Re: [RFC PATCH 02/14] mm/hms: heterogenenous memory system (HMS) documentation

From: Andi Kleen <ak@linux.intel.com>
To: Jerome Glisse <jglisse@redhat.com>
Cc: linux-mm@kvack.org, "Andrew Morton" <akpm@linux-foundation.org>,
	linux-kernel@vger.kernel.org,
	"Rafael J . Wysocki" <rafael@kernel.org>,
	"Ross Zwisler" <ross.zwisler@linux.intel.com>,
	"Dan Williams" <dan.j.williams@intel.com>,
	"Dave Hansen" <dave.hansen@intel.com>,
	"Haggai Eran" <haggaie@mellanox.com>,
	"Balbir Singh" <balbirs@au1.ibm.com>,
	"Aneesh Kumar K . V" <aneesh.kumar@linux.ibm.com>,
	"Benjamin Herrenschmidt" <benh@kernel.crashing.org>,
	"Felix Kuehling" <felix.kuehling@amd.com>,
	"Philip Yang" <Philip.Yang@amd.com>,
	"Christian König" <christian.koenig@amd.com>,
	"Paul Blinzer" <Paul.Blinzer@amd.com>,
	"Logan Gunthorpe" <logang@deltatee.com>,
	"John Hubbard" <jhubbard@nvidia.com>,
	"Ralph Campbell" <rcampbell@nvidia.com>
Subject: Re: [RFC PATCH 02/14] mm/hms: heterogenenous memory system (HMS) documentation
Date: Tue, 4 Dec 2018 12:12:26 -0800	[thread overview]
Message-ID: <20181204201226.GG18167@tassilo.jf.intel.com> (raw)
In-Reply-To: <20181204182421.GC2937@redhat.com>

On Tue, Dec 04, 2018 at 01:24:22PM -0500, Jerome Glisse wrote:
> Fast forward 2020 and you have this new type of memory that is not cache
> coherent and you want to expose this to userspace through HMS. What you
> do is a kernel patch that introduce the v2 type for target and define a
> set of new sysfs file to describe what v2 is. On this new computer you
> report your usual main memory as v1 and your new memory as v2.
> 
> So the application that only knew about v1 will keep using any v1 memory
> on your new platform but it will not use any of the new memory v2 which
> is what you want to happen. You do not have to break existing application
> while allowing to add new type of memory.

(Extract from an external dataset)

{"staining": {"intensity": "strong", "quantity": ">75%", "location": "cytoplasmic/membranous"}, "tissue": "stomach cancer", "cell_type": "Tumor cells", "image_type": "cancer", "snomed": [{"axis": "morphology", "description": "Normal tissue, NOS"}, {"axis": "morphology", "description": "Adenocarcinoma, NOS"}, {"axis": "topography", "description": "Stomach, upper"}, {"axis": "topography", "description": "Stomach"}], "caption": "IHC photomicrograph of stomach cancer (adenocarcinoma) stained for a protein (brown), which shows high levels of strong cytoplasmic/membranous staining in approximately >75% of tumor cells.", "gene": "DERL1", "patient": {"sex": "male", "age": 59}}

That seems entirely like the wrong model. We don't want to rewrite every
application for adding a new memory type.

Rather there needs to be an abstract way to query memory of specific
behavior: e.g. cache coherent, size >= xGB, fastest or lowest latency or similar

Sure there can be a name somewhere, but it should only be used
for identification purposes, not to hard code in applications.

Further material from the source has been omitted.